立ち位置と主張の関係

世の中には、さまざまな論争がある。教育に関しても同じである。ゆとりvs学力重視、リメディアル教育vs学問、英語強化vs日本語重視等。
論争の主張を読むと、真逆のことを強く主張しているように思う。しかし、めざすところは同じ地点ではないかと思うことがある。
めざすのはゼロの地点だとして、現在マイナス10の地点にいる人(あるいは今の社会がマイナス10の地点にあると思っている人)は、プラス方向に向かうことを強く主張し、現在+10の地点にいる人(あるいは今の社会が+10の位置にあると思っている人)は、マイナス方向に向かうことを強く主張する。今向かうべき方向が、右(プラス)と左(マイナス)で、真逆の主張であり真向から対立しているようで見えるが、それぞれの立ち位置を考慮すると、目標地点は同じゼロ地点ではないないかと思うことがある。
たとえば、日本の教育改革が「ゆとり教育」に向かっていた時、アメリカの教育改革は「学力重視」に向かっていたことがある。それも対立した主張のようで見えて、受験競争の激化の弊害をなくそうと「ゆとり教育」に向かった日本の教育改革と、自由に走りすぎて学力が低下しそれを是正しようと「学力重視」に向かったアメリカの教育改革は、同じ地点(ほどほどのゆとりと学力重視=ゼロ地点)をめざしていたと、いっていいのでないか。

今日本では小学校への英語の教科化が決まり、英語教育に関して、早期から教えるべきか、また大学でも英語教育の強化を図るべきかをめぐって論争がある。
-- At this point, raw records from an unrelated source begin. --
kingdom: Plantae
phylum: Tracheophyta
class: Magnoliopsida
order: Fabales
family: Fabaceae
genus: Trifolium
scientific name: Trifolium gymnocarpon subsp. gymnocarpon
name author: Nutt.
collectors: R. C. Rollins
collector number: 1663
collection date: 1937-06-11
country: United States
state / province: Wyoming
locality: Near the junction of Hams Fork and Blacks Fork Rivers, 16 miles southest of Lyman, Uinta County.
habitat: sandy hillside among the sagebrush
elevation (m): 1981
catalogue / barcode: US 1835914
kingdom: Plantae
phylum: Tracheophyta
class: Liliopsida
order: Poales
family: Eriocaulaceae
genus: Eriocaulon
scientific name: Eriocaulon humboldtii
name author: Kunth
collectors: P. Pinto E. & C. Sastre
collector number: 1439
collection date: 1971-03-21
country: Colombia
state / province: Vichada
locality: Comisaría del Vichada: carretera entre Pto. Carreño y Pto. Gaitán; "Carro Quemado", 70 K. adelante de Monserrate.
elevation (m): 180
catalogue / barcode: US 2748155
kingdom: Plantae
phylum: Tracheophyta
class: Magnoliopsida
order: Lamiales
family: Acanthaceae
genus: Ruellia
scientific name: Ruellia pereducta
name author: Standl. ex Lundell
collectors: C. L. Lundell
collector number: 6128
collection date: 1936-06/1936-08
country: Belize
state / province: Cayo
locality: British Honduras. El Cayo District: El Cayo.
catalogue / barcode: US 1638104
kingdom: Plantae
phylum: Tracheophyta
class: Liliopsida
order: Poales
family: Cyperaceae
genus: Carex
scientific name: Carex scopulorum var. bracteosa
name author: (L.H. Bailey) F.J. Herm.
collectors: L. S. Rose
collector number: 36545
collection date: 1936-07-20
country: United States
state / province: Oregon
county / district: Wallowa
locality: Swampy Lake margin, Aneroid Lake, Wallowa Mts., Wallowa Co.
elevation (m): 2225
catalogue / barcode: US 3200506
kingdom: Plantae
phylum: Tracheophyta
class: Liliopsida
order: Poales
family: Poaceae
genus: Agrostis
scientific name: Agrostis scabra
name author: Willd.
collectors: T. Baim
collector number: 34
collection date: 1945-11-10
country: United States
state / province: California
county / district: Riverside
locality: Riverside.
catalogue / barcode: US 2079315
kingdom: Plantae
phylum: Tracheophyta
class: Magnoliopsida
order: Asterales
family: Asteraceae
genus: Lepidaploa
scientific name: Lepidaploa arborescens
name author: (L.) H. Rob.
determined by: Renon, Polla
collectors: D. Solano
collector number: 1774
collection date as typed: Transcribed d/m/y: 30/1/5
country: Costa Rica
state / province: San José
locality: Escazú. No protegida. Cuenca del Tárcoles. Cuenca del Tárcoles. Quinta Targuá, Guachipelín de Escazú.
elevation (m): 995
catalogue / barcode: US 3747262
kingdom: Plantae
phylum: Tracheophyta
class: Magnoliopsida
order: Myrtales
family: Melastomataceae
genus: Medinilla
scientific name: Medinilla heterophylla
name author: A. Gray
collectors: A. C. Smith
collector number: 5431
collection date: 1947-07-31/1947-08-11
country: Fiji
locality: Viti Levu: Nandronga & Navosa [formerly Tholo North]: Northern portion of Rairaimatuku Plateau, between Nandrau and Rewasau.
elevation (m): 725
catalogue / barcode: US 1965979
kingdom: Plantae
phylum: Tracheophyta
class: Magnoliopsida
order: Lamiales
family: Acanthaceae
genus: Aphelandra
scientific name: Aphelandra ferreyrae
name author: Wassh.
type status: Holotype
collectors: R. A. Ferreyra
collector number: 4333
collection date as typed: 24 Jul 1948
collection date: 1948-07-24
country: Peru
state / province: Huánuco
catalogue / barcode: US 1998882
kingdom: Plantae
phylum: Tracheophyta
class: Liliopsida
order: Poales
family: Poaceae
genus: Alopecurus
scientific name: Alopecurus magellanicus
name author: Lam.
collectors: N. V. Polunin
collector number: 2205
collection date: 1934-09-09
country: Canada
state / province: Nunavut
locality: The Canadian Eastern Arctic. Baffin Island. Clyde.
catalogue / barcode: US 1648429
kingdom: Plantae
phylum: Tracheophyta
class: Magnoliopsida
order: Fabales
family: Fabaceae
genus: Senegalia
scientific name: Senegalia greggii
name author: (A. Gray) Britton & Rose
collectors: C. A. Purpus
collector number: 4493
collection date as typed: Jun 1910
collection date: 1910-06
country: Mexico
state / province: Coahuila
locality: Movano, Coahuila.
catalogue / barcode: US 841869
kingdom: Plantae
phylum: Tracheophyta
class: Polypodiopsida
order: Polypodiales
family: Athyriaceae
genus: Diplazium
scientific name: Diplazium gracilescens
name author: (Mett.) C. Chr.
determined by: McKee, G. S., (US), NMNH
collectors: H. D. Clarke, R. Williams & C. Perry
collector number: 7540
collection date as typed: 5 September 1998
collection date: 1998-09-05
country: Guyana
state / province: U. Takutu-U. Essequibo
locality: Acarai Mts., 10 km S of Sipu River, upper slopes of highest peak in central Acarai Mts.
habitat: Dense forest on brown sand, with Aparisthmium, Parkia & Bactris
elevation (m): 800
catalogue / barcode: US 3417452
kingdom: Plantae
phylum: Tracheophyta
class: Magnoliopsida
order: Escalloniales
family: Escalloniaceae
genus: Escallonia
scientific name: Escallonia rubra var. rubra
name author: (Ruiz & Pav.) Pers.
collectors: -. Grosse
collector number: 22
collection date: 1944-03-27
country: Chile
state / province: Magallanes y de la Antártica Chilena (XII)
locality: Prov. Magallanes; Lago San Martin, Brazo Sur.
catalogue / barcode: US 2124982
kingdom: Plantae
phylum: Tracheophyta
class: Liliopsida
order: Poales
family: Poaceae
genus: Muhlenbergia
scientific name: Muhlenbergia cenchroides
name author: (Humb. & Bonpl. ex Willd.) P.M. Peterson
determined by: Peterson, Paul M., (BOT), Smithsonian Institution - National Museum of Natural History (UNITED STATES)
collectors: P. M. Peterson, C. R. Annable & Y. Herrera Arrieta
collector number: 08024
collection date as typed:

9月8日の朝日新聞の朝刊では、九州大学の施光恒准教授が「英語強化は民主主義の危機・分断を招く」と英語強化に反対の意見を述べていた。氏の略歴をみると英国の大学院卒とある。英語の得意な人だからこそ、このような英語重視反対の意見を強く言うことができる。多くの日本人は、英語に関してコンプレックスを持っているので、このような英語軽視の論を張ることはできない。無意識のうちに、自分の立ち位置に規定された発言(主張)になってしまう。主張(方向)だけでなく、発言者や社会の立ち位置も自覚する必要があるだろう。